Directive A :: Report every line in the entries that contains the string "grace".

Given passage ::

Ill-formed code or a compiler bug (mingw-w64 g++)?

K. Frank

unread,

Nov 6, 2011, 9:58:04 AM11/6/11

to

Hello Group!

We've been discussing over on the mingw64 list:

http://sourceforge.net/mailarchive/message.php?msg_id=28355621

some unexpected behavior in a 64-bit test program when built under the
64-bit
mingw-w64 version of g++.

We're trying to decide whether the test program is ill-formed, and
therefore
that the compiler is off the hook, or whether we might have stumbled
across
a compiler bug.

Some context: The test program is logically incorrect in that the
code is not
expected to do what it was nominally intended to do. That's not the
point.
Rather, the question is whether the code is legal, well-formed c++,
and whether
the compiler is generating the correct output. It seems that the key
point is
the comparisons between 32-bit and 64-bit integral types (the variable
pos, an
unsigned, and std::string::npos, a size_t) in the test code.

Here is the code:

====================

#include <iostream>
#include <streambuf>
#include <string>

#include <cstdio>

class StdoutStream : public std::basic_streambuf<char>
{
public:
StdoutStream(std::ostream &stream) : m_stream (stream) {
m_old_buf = stream.rdbuf();
stream.rdbuf (this);
}
~StdoutStream() {
// output anything that is left
if (!m_string.empty()) printf ("%s", m_string.c_str());
m_stream.rdbuf (m_old_buf);
}

protected:
virtual int_type overflow(int_type v) {
if (v == '\n') {
printf ("%s", m_string.c_str());
m_string.erase (m_string.begin(), m_string.end());
}
else m_string += v;
return v;
}

virtual std::streamsize xsputn (const char *p, std::streamsize n) {
m_string.append (p, p + n);
unsigned pos = 0;
// size_t pos = 0; // this is the correct declaration
while (pos != std::string::npos) { // 32-bit unsigned compared
against 64-bit size_t
// while (pos != ((unsigned) -1)) { // this works
printf ("xsputn: top of loop, pos = %d\n", pos);
pos = m_string.find ('\n');
if (pos != std::string::npos) { // 32-bit unsigned compared
against 64-bit size_t
// if (pos != ((unsigned) -1)) { // this works
std::string tmp(m_string.begin(), m_string.begin() + pos + 1);
printf ("%s", tmp.c_str());
m_string.erase (m_string.begin(), m_string.begin() + pos + 1);
}
printf ("xsputn: bottom of loop, pos = %d\n", pos);
}
printf ("xsputn: before return, n = %d, pos = %d\n", n, pos);
return n;
}

private:
std::ostream &m_stream;
std::streambuf *m_old_buf;
std::string m_string;
};

int main (int argc, char *argv[]) {

printf ("hello...\n");

StdoutStream *out = new StdoutStream (std::cout);

if (out) { // to avoid unused variable warning
// prints neither message to text1
// std::cout << "Message 1 (with endl)..." << std::endl;
// std::cout << "Message 2 (with endl)..." << std::endl;

// prints only "Message 1" to text1
try {
std::cout << "Message 1 (with '\\n')...\n";
std::cout << "Message 2 (with '\\n')...\n";
}
catch (...) { // no exception thrown -- not the ptoblem
printf ("exception caught...\n");
}

// prints both messages to text1
// std::cout << "Message 1 (with two '\\n's)...\nMessage 2 (with
two '\\n's)...\n";
}

printf ("goodbye!\n");

return 0;
}

====================

It compiles without error:

Here is the unexpected output when it runs:

C:\>stdout_stream_error
hello...

Records for the exercise ::
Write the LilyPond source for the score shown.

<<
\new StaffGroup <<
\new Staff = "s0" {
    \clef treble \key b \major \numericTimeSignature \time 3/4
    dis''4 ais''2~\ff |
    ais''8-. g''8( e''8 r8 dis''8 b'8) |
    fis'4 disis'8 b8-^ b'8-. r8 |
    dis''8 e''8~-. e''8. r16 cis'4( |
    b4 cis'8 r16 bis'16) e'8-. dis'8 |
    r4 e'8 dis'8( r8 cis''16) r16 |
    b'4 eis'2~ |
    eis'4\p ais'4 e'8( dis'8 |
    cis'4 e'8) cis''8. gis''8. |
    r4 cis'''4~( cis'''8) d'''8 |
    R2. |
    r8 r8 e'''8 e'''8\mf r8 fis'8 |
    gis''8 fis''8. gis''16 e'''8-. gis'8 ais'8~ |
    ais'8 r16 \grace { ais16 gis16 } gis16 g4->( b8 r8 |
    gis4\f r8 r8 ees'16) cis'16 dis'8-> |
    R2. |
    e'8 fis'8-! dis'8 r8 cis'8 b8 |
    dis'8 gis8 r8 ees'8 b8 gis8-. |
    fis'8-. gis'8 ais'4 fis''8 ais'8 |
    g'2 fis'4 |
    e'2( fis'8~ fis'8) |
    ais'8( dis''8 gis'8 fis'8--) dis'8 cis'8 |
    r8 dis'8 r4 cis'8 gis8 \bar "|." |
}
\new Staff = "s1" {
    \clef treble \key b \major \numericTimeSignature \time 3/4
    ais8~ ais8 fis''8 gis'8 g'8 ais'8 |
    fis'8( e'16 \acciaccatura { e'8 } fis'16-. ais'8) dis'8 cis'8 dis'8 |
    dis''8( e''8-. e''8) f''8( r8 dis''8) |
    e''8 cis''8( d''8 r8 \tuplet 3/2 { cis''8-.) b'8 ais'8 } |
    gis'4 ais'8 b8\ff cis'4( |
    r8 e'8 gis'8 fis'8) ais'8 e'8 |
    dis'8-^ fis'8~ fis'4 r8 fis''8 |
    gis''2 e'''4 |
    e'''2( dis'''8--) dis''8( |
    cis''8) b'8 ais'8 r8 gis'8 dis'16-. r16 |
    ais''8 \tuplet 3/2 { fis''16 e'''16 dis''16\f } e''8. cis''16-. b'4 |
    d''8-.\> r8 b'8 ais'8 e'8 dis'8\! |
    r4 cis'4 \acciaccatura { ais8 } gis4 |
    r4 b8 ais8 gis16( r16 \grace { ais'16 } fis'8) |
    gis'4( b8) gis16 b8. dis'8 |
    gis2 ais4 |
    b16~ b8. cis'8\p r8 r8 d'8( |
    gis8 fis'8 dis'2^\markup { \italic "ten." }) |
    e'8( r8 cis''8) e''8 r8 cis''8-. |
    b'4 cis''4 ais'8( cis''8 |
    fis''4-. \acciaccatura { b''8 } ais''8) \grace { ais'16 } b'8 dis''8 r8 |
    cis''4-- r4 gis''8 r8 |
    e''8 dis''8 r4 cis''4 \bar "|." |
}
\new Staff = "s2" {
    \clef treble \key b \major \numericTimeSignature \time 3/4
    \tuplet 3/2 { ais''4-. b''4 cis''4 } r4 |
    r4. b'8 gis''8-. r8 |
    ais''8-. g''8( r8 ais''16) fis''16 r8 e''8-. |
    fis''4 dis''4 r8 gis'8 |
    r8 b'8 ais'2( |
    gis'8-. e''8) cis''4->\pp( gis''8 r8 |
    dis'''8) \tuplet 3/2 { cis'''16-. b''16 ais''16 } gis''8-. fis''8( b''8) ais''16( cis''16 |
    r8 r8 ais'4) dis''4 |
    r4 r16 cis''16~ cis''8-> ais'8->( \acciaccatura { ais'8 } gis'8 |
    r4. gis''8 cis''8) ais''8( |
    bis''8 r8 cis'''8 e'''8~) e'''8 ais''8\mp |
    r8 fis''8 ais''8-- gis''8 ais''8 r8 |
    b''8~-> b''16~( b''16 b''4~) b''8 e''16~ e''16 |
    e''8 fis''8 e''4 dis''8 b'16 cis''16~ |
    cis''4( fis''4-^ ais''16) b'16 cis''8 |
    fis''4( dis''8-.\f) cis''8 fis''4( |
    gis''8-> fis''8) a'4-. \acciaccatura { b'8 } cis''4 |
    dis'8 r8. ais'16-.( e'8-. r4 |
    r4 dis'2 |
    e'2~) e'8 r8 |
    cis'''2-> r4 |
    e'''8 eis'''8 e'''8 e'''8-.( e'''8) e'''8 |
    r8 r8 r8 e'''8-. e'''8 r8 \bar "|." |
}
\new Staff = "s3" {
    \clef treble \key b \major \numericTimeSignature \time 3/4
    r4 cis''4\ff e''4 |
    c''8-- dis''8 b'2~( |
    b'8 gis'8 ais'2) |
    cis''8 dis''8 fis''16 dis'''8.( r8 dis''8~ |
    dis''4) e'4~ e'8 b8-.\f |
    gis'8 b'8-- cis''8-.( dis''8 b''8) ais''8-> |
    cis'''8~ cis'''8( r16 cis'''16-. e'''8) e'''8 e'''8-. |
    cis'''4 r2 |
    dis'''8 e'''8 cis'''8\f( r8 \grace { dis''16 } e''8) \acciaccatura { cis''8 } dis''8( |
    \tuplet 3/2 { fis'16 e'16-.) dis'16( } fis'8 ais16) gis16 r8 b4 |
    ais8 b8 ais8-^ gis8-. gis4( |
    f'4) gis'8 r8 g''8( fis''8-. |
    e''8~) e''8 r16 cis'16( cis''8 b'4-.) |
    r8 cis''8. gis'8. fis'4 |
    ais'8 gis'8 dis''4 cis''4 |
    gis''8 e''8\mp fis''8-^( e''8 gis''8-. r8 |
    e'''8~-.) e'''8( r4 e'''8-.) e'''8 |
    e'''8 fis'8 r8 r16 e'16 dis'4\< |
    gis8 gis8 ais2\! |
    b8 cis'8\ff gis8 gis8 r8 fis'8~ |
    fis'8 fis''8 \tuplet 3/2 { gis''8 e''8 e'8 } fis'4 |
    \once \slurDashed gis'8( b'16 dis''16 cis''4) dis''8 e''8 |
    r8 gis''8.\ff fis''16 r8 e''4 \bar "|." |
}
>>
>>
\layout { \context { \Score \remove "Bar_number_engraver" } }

Directive B :: For each statement below, say whether it agrees with the compiler-bug thread, and back each yes or no with the deciding words quoted from it. (i) In the test code, the variable pos is declared as an unsigned. (ii) The test program fails to compile. (iii) The discussion took place on the mingw64 list.

Expected answer A ::
    ais'8 r16 \grace { ais16 gis16 } gis16 g4->( b8 r8 |
    r4 b8 ais8 gis16( r16 \grace { ais'16 } fis'8) |
    fis''4-. \acciaccatura { b''8 } ais''8) \grace { ais'16 } b'8 dis''8 r8 |
    dis'''8 e'''8 cis'''8\f( r8 \grace { dis''16 } e''8) \acciaccatura { cis''8 } dis''8( |

Expected answer B ::
(i) Yes: "unsigned pos = 0;"
(ii) No: "It compiles without error:"
(iii) Yes: "We've been discussing over on the mingw64 list:"